Das Gräfelfinger Mobilfunkkonzept sieht vor, dass Sendeanlagen mittelfristig nur noch an Standorten bestehen sollen, die die Gemeinde außerhalb der Wohngebiete ausweist. Der Plan zeigt unter anderem die geplanten Anlagen am Neunerberg, am TSV und an der Autobahn (links, von unten nach oben). Grafik: Umweltinstitut München e.v.

Mobilfunk: Bundesverwaltungsgericht bestätigt Gräfelfinger Modell

Gräfelfing - Das als „Gräfelfinger Modell“ bundesweit bekannt gewordene Mobilfunk-Konzept hat zehn Jahre nach seinem Start höchstrichterliche Weihen erhalten.

Im Rahmen des Konzeptes, das auf einem Standortgutachten des Umweltinstituts München fußt, hat Gräfelfing geeignete Standorte für Mobilfunkanlagen im Gemeindegebiet ausgewiesen. Sie sollen einerseits eine flächendeckende und qualitativ gute Mobilfunkversorgung gewährleisten, andererseits insbesondere bewohnte Gebiete mit möglichst wenig Immissionen belasten.
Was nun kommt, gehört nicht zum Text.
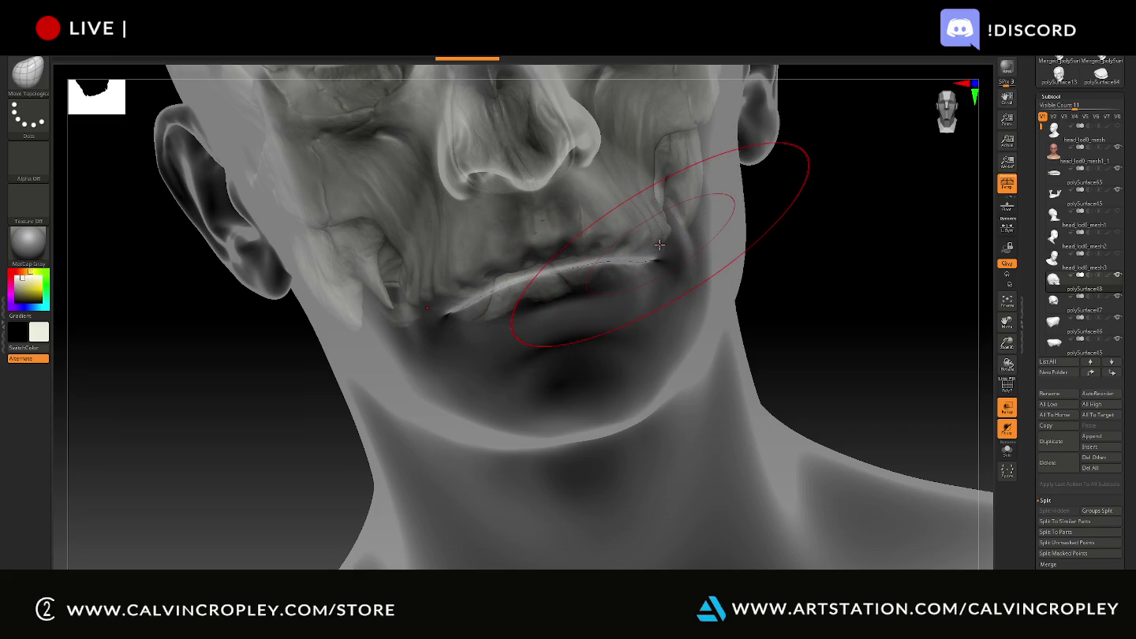
drag(658, 235, 583, 226)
Zweifel begleiteten das Gräfelfinger Mobilfunk-Konzept von Beginn an. Namentlich die Mobilfunkbetreiber sahen es als unzulässig an, dass eine Gemeinde ihre eigene Standortplanung für Mobilfunkanlagen entwickelt und im Gegenzug solche Anlagen in den Wohngebieten ausschließt. Sie zogen die Gewährleistung der Versorgungssicherheit ebenso in Frage wie die (bau)rechtliche Begründung der Kommune, die sich auf städtebauliche und vor allem auf Argumente des vorbeugenden Gesundheitsschutzes stützte.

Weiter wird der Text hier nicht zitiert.